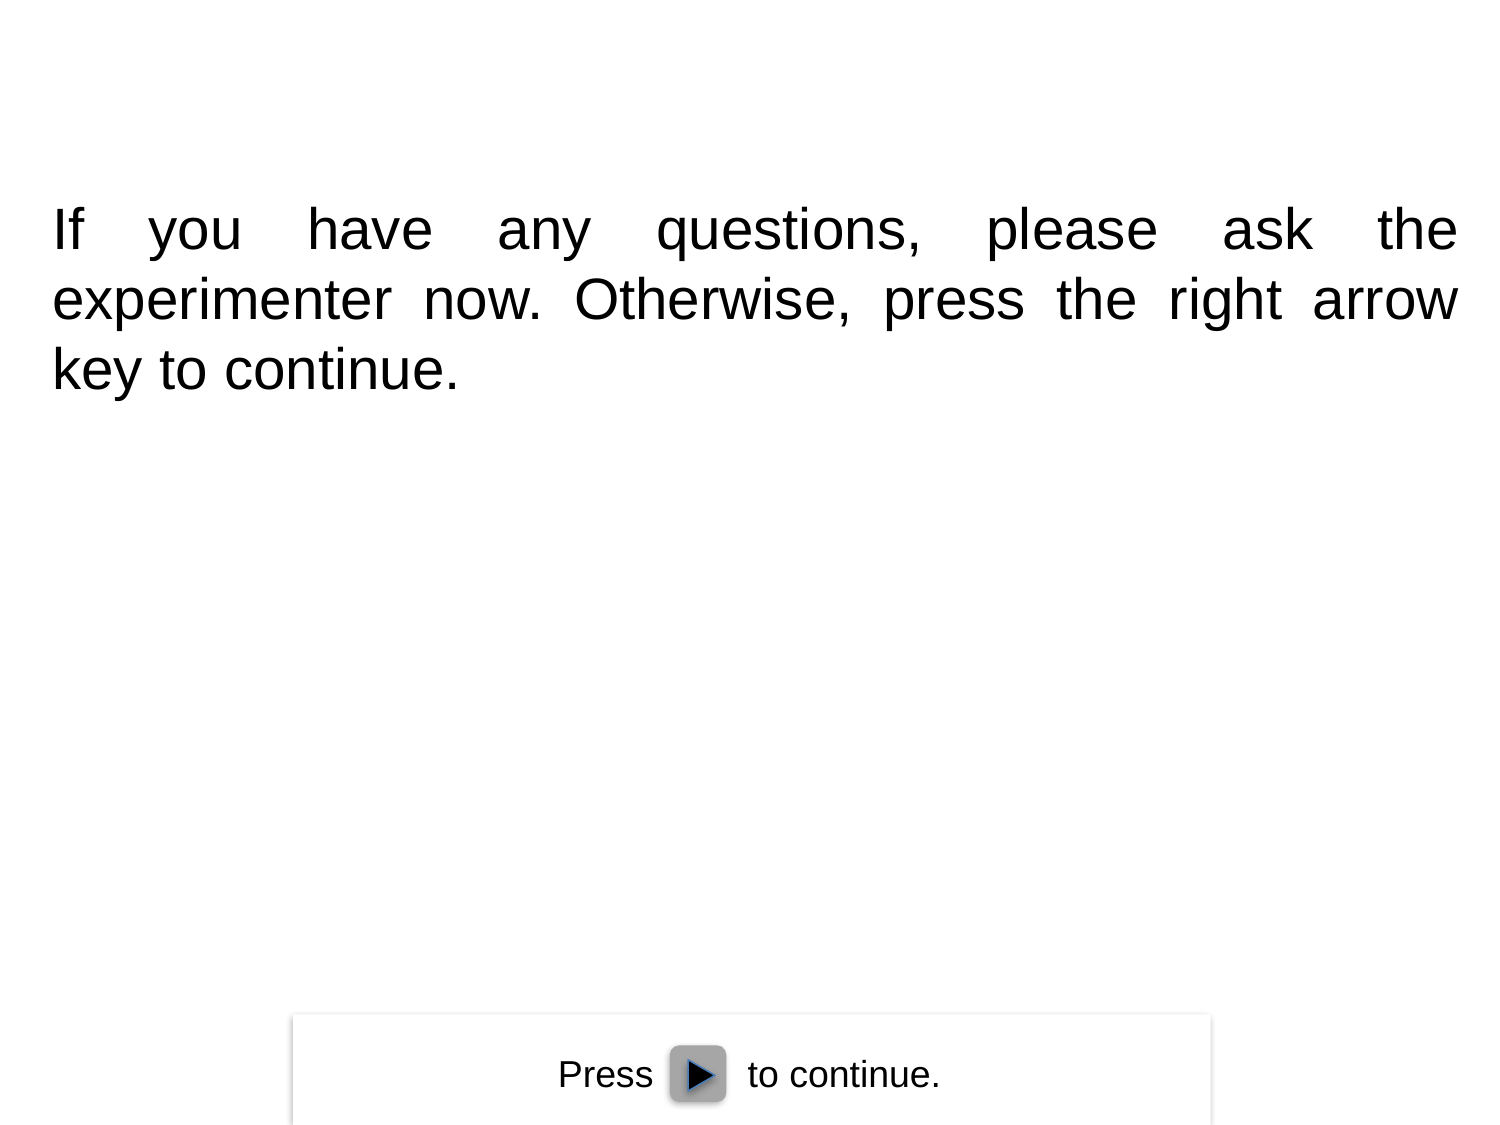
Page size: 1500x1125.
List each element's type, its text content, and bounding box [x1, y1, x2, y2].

text_box If you have any questions, please ask the experimenter now. Otherwise, press the right arrow key to continue. [37, 183, 1475, 479]
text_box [540, 1042, 960, 1104]
text_box [292, 1014, 1212, 1125]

* [PROBLEM REQUIREMENTS] Could you reproduce every record above exactly, leaving out any pictures?

* [EXPECTED OUTPUT]
Page size: 1500x1125.
List each element's type, its text content, and bounding box [x1, y1, x2, y2].

text_box If you have any questions, please ask the experimenter now. Otherwise, press the right arrow key to continue. [37, 183, 1475, 479]
text_box [540, 1042, 960, 1104]
text_box [292, 1014, 1212, 1125]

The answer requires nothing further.